- _Records shown_
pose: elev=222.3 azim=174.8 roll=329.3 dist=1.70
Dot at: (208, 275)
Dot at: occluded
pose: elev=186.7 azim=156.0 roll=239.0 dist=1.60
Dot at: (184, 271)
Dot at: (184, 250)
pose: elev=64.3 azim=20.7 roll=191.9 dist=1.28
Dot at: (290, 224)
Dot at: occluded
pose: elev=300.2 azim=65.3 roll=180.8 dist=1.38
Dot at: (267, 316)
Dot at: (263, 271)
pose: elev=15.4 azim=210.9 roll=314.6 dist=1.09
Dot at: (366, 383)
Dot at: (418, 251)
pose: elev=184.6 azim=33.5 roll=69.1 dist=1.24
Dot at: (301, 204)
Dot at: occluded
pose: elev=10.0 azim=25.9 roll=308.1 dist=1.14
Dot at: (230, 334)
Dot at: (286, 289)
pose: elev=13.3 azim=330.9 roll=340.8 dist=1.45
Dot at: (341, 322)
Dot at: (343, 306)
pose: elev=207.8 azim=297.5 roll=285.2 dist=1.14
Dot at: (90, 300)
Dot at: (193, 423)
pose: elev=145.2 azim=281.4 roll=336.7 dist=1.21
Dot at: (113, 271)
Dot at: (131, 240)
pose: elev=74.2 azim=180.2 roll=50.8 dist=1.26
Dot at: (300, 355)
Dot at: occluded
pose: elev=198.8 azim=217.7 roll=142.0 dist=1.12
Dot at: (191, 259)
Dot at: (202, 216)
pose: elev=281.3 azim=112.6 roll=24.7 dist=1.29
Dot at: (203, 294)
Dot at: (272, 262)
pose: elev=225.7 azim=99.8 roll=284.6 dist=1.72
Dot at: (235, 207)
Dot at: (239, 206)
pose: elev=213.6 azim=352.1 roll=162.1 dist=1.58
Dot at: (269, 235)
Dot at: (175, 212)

- _Your instructions_
Rewrite every line of the items above as a JSON list of strings, one string per line, leaving out any blank lines.

- _Response to the exercise_
[
  "pose: elev=222.3 azim=174.8 roll=329.3 dist=1.70",
  "Dot at: (208, 275)",
  "Dot at: occluded",
  "pose: elev=186.7 azim=156.0 roll=239.0 dist=1.60",
  "Dot at: (184, 271)",
  "Dot at: (184, 250)",
  "pose: elev=64.3 azim=20.7 roll=191.9 dist=1.28",
  "Dot at: (290, 224)",
  "Dot at: occluded",
  "pose: elev=300.2 azim=65.3 roll=180.8 dist=1.38",
  "Dot at: (267, 316)",
  "Dot at: (263, 271)",
  "pose: elev=15.4 azim=210.9 roll=314.6 dist=1.09",
  "Dot at: (366, 383)",
  "Dot at: (418, 251)",
  "pose: elev=184.6 azim=33.5 roll=69.1 dist=1.24",
  "Dot at: (301, 204)",
  "Dot at: occluded",
  "pose: elev=10.0 azim=25.9 roll=308.1 dist=1.14",
  "Dot at: (230, 334)",
  "Dot at: (286, 289)",
  "pose: elev=13.3 azim=330.9 roll=340.8 dist=1.45",
  "Dot at: (341, 322)",
  "Dot at: (343, 306)",
  "pose: elev=207.8 azim=297.5 roll=285.2 dist=1.14",
  "Dot at: (90, 300)",
  "Dot at: (193, 423)",
  "pose: elev=145.2 azim=281.4 roll=336.7 dist=1.21",
  "Dot at: (113, 271)",
  "Dot at: (131, 240)",
  "pose: elev=74.2 azim=180.2 roll=50.8 dist=1.26",
  "Dot at: (300, 355)",
  "Dot at: occluded",
  "pose: elev=198.8 azim=217.7 roll=142.0 dist=1.12",
  "Dot at: (191, 259)",
  "Dot at: (202, 216)",
  "pose: elev=281.3 azim=112.6 roll=24.7 dist=1.29",
  "Dot at: (203, 294)",
  "Dot at: (272, 262)",
  "pose: elev=225.7 azim=99.8 roll=284.6 dist=1.72",
  "Dot at: (235, 207)",
  "Dot at: (239, 206)",
  "pose: elev=213.6 azim=352.1 roll=162.1 dist=1.58",
  "Dot at: (269, 235)",
  "Dot at: (175, 212)"
]